Speaking

A place to collect abstracts & links to presentations I’ve given.

Keys to a Healthy Relationship with SQL Server

Abstract

Developers and DBAs have had a long, sometimes strained relationship. Some developers see DBAs as roadblocks standing in the way of getting their work shipped; some DBAs see developers as agents of chaos bent on ruining their perfect database environments.

In this talk designed for application and database developers, we’ll talk about why SQL Server behaves the way it does, common database and query design pain points, and how we look for them. With real-world examples and tales of troublesome T-SQL, past and present, you’ll start to get a picture of what to do and not to do in your applications. Along the way, you’ll learn how to build a better relationship with both SQL Server and the DBAs responsible for it.

Presented At

  • Rochester SQL Server User Group, March 2019

Materials

Slides

dbatools for the Unintiated

Abstract

You’ve just inherited a large SQL Server estate, and next month’s merger will double the number of instances you’re responsible for. Or maybe you have one big instance with thousands of databases on it. Are there backups? Are they good? Are your systems in good health?

The department just decided to reorganize and consolidate databases ahead of an upgrade to the next release of SQL Server.
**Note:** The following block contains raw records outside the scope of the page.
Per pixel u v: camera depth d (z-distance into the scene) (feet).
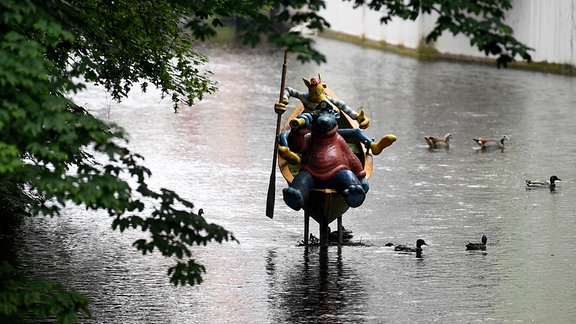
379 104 239.30
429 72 311.06
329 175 112.98
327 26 81.92
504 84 279.49
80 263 109.70
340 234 118.21
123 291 100.42
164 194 78.18
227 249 116.26
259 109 229.25
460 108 233.14
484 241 116.06
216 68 309.83
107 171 75.87
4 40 72.69
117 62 114.21
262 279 104.88
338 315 93.56
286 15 81.30
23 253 113.19
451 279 104.53
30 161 121.19
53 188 71.82
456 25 89.61
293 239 120.98
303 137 113.60
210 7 83.61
How are you going to manage all this?

It’s time to automate with the dbatools Powershell module. We’ll briefly talk about the project itself, then take a tour of functions commonly used to manage SQL Server environments and data. When you leave, you’ll be ready to level up your administration toolkit and start reducing your daily workload.

Presented At

Materials

Slides and demo code

Speaker Bio

Andy is a SQL Server DBA, PowerShell fan, former developer, SQL Saturday organizer and user group leader. He’s been in IT full-time since 1999, doing web development, system integration, and presently database administration. When he isn’t picking queries apart and wrangling an unruly herd of databases, he can be found helping out with his son’s Boy Scout troop, making BBQ ribs for his daughter, or planning the next family vacation with his wife.